原题链接在这里：https://leetcode.com/problems/alien-dictionary/

题目：

There is a new alien language which uses the latin alphabet. However, the order among letters are unknown to you. You receive a list of non-empty words from the dictionary, where words are sorted lexicographically by the rules of this new language. Derive the order of letters in this language.

Example 1:
Given the following words in dictionary,

[
  "wrt",
  "wrf",
  "er",
  "ett",
  "rftt"
]

The correct order is: "wertf".

Example 2:
Given the following words in dictionary,

[
  "z",
  "x"
]

The correct order is: "zx".

Example 3:
Given the following words in dictionary,

[
  "z",
  "x",
  "z"
] 

The order is invalid, so return "".

Note:

1. You may assume all letters are in lowercase.
2. You may assume that if a is a prefix of b, then a must appear before b in the given dictionary.
3. If the order is invalid, return an empty string.
4. There may be multiple valid order of letters, return any one of them is fine.

题解：

采用BFS based topological sort. 建立graph 和 indegree array.

字典里有多个单词，这些竖着的单词是按照首字母排序的，如果首字母相同就看第二个字母，以此类推.

用queue把indegree为0的vertex加到queue中开始做BFS.

Note: when using while loop, first thing is to remember to increase index.

Time Complexity: O(V + E).

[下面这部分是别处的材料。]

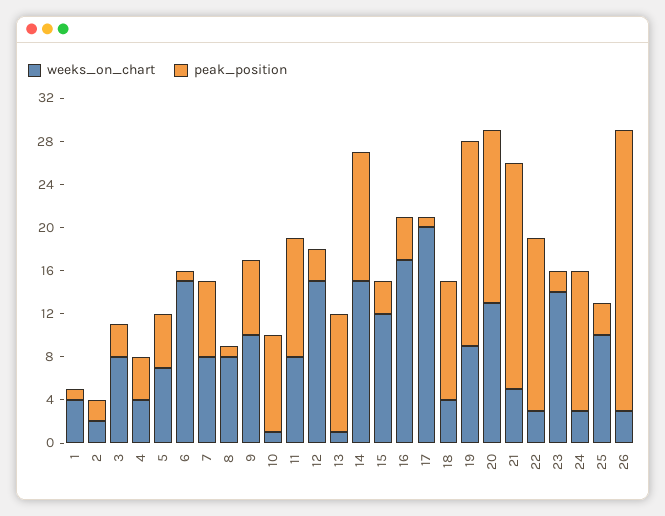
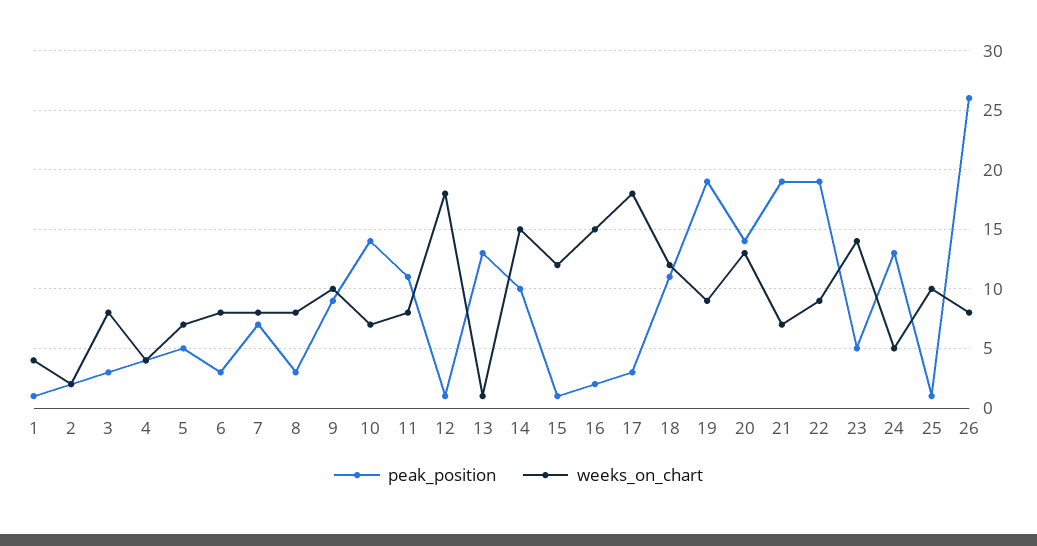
  {
    "weeks_on_chart": {
      "1": 4,
      "2": 2,
      "3": 8,
      "4": 4,
      "5": 7,
-     "6": 15,
+     "6": 8,
      "7": 8,
      "8": 8,
      "9": 10,
-     "10": 1,
+     "10": 7,
      "11": 8,
-     "12": 15,
+     "12": 18,
      "13": 1,
      "14": 15,
      "15": 12,
-     "16": 17,
+     "16": 15,
-     "17": 20,
+     "17": 18,
-     "18": 4,
+     "18": 12,
      "19": 9,
      "20": 13,
-     "21": 5,
+     "21": 7,
-     "22": 3,
+     "22": 9,
      "23": 14,
-     "24": 3,
+     "24": 5,
      "25": 10,
-     "26": 3
+     "26": 8
    },
    "peak_position": {
      "1": 1,
      "2": 2,
      "3": 3,
      "4": 4,
      "5": 5,
-     "6": 1,
+     "6": 3,
      "7": 7,
-     "8": 1,
+     "8": 3,
-     "9": 7,
+     "9": 9,
-     "10": 9,
+     "10": 14,
      "11": 11,
-     "12": 3,
+     "12": 1,
-     "13": 11,
+     "13": 13,
-     "14": 12,
+     "14": 10,
-     "15": 3,
+     "15": 1,
-     "16": 4,
+     "16": 2,
-     "17": 1,
+     "17": 3,
      "18": 11,
      "19": 19,
-     "20": 16,
+     "20": 14,
-     "21": 21,
+     "21": 19,
-     "22": 16,
+     "22": 19,
-     "23": 2,
+     "23": 5,
      "24": 13,
-     "25": 3,
+     "25": 1,
      "26": 26
    }
  }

Space: O(V). V最大26. Edge最大为words.length.

AC Java:

class Solution {
    public String alienOrder(String[] words) {
        if(words == null || words.length == 0){
            return "";
        }
        
        //看看words array中都含有哪些字母
        HashSet<Character> charSet = new HashSet<>();
        for(String w : words){
            for(char c : w.toCharArray()){
                charSet.add(c);
            }
        }
        
        //构建 adjancy list 形式的graph, 计算每个vertex 的indegree
        int [] in = new int[26];
        HashMap<Character, HashSet<Character>> graph = new HashMap<>();
        for(int i = 1; i < words.length; i++){
            String pre = words[i - 1];
            String cur = words[i];
            int j = 0;
            while(j < pre.length() && j < cur.length()){
                if(pre.charAt(j) != cur.charAt(j)){
                    char sour = pre.charAt(j);
                    char dest = cur.charAt(j);
                    
                    graph.putIfAbsent(sour, new HashSet<Character>());
                    if(!graph.get(sour).contains(dest)){
                        in[dest - 'a']++;
                    }
                    
                    graph.get(sour).add(dest);
                    break;
                }
                
                j++;
                if(j < pre.length() && j == cur.length()){
                    return "";
                }
            }
        }
        
        //BFS 形式的topologial sort
        StringBuilder sb = new StringBuilder();
        LinkedList<Character> que = new LinkedList<>();
        for(char c = 'a'; c <= 'z'; c++){
            if(in[c - 'a'] == 0 && charSet.contains(c)){
                que.add(c);
            }
        }
        
        while(!que.isEmpty()){
            char cur = que.poll();
            sb.append(cur);
            if(graph.containsKey(cur)){
                for(char c : graph.get(cur)){
                    in[c - 'a']--;
                    if(in[c - 'a'] == 0){
                        que.add(c);
                    }
                }
            }
        }
        
        //若是sb的length不等于uniqueChar的size, 说明剩下的部分有环
        return sb.length() == charSet.size() ? sb.toString() : "";
    }
}

类似Course Schedule.